Darius Lisowski manages the Reactor Safety Testing & Analysis group within Argonne’s Nuclear Science and Engineering Division. His primary research area is in experimental thermal hydraulics with a focus on natural circulation systems and two-phase flow. He also has extensive experience with the development and use of high-fidelity sensors, data acquisition, and control systems. He is currently the principal investigator for the Natural Convection Shutdown Heat Removal Test Facility (NSTF) at Argonne, and had led the conversion to a water-based cooling design. In addition to experimental practices, he has carried out extensive studies on scaling criteria, instability modes, and computational model with both system level and Computational Fluid Dynamics (CFD) codes.


Tour Guide Photo

Aleks Obabko, Principal Computational Engineer

Aleks Obabko is actively working on advanced reactor thermal-hydraulic modeling.
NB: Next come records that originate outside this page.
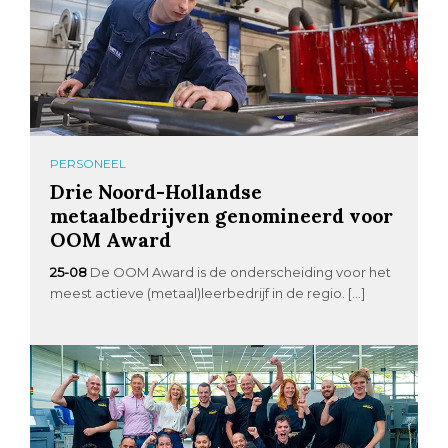
PERSONEEL
Drie Noord-Hollandse
metaalbedrijven genomineerd voor
OOM Award
25-08
De OOM Award is de onderscheiding voor het
meest actieve (metaal)leerbedrijf in de regio. […]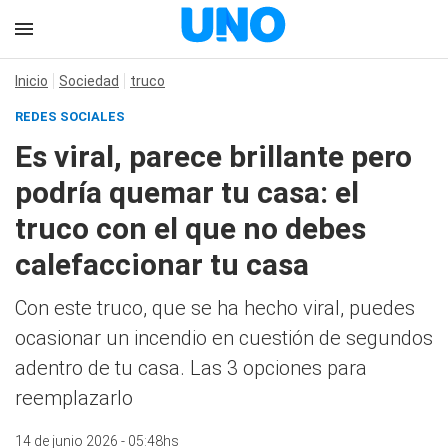
Inicio
Sociedad
truco
REDES SOCIALES
Es viral, parece brillante pero
podría quemar tu casa: el
truco con el que no debes
calefaccionar tu casa
Con este truco, que se ha hecho viral, puedes
ocasionar un incendio en cuestión de segundos
adentro de tu casa. Las 3 opciones para
reemplazarlo
14 de junio 2026 - 05:48hs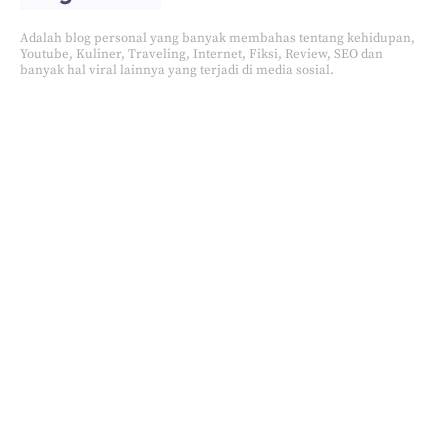
Adalah blog personal yang banyak membahas tentang kehidupan,
Youtube, Kuliner, Traveling, Internet, Fiksi, Review, SEO dan
banyak hal viral lainnya yang terjadi di media sosial.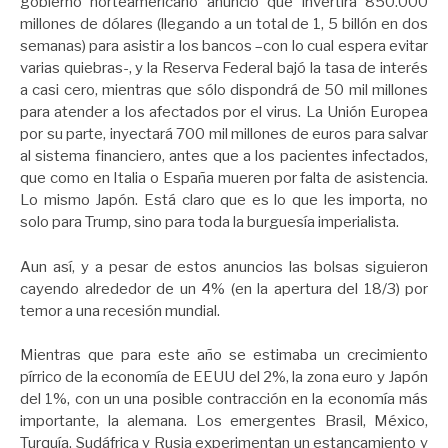
gobierno norteamericano anunció que invertirá 850.000
millones de dólares (llegando a un total de 1, 5 billón en dos
semanas) para asistir a los bancos –con lo cual espera evitar
varias quiebras-, y la Reserva Federal bajó la tasa de interés
a casi cero, mientras que sólo dispondrá de 50 mil millones
para atender a los afectados por el virus. La Unión Europea
por su parte, inyectará 700 mil millones de euros para salvar
al sistema financiero, antes que a los pacientes infectados,
que como en Italia o España mueren por falta de asistencia.
Lo mismo Japón. Está claro que es lo que les importa, no
solo para Trump, sino para toda la burguesía imperialista.
Aun así, y a pesar de estos anuncios las bolsas siguieron
cayendo alrededor de un 4% (en la apertura del 18/3) por
temor a una recesión mundial.
Mientras que para este año se estimaba un crecimiento
pírrico de la economía de EEUU del 2%, la zona euro y Japón
del 1%, con un una posible contracción en la economía más
importante, la alemana. Los emergentes Brasil, México,
Turquía, Sudáfrica y Rusia experimentan un estancamiento y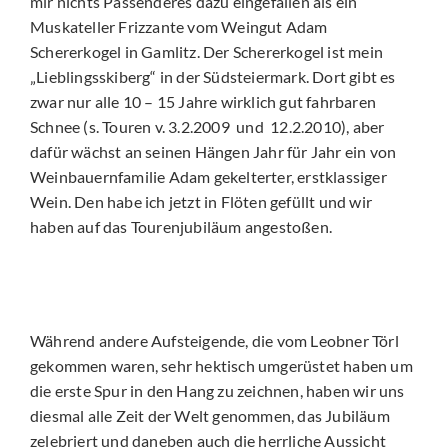
mir nichts Passenderes dazu eingefallen als ein
Muskateller Frizzante vom Weingut Adam
Schererkogel in Gamlitz. Der Schererkogel ist mein
„Lieblingsskiberg“ in der Südsteiermark. Dort gibt es
zwar nur alle 10 – 15 Jahre wirklich gut fahrbaren
Schnee (s. Touren v. 3.2.2009
und
12.2.2010), aber
dafür wächst an seinen Hängen Jahr für Jahr ein von
Weinbauernfamilie Adam gekelterter, erstklassiger
Wein. Den habe ich jetzt in Flöten gefüllt und wir
haben auf das Tourenjubiläum angestoßen.
Während andere Aufsteigende, die vom Leobner Törl
gekommen waren, sehr hektisch umgerüstet haben um
die erste Spur in den Hang zu zeichnen, haben wir uns
diesmal alle Zeit der Welt genommen, das Jubiläum
zelebriert und daneben auch die herrliche Aussicht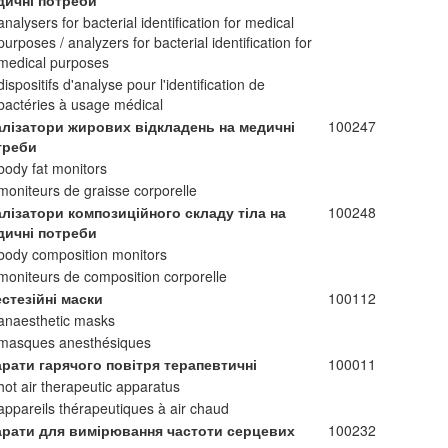
дичні потреби
analysers for bacterial identification for medical
purposes / analyzers for bacterial identification for
medical purposes
dispositifs d'analyse pour l'identification de
bactéries à usage médical
алізатори жирових відкладень на медичні
100247
треби
body fat monitors
moniteurs de graisse corporelle
алізатори композиційного складу тіла на
100248
дичні потреби
body composition monitors
moniteurs de composition corporelle
стезійні маски
100112
anaesthetic masks
masques anesthésiques
арати гарячого повітря терапевтичні
100011
hot air therapeutic apparatus
appareils thérapeutiques à air chaud
арати для вимірювання частоти серцевих
100232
He currently is head of an ASCR Leadership Computing Challenge (ALCC) project titled U.S.-Russia Collaboration on Verification and Validation in Thermal Hydraulics: Nek5000 and Conv3D Simulation of “Siberia Experiment, for which he received 30 million hours on the IBM Blue Gene systems. He also is a fellow of the Argonne/University of Chicago Computation Institute. His research interests include computational fluid dynamics, the NEK5000 simulation code, large eddy simulations, and nuclear reactor thermal hydraulics.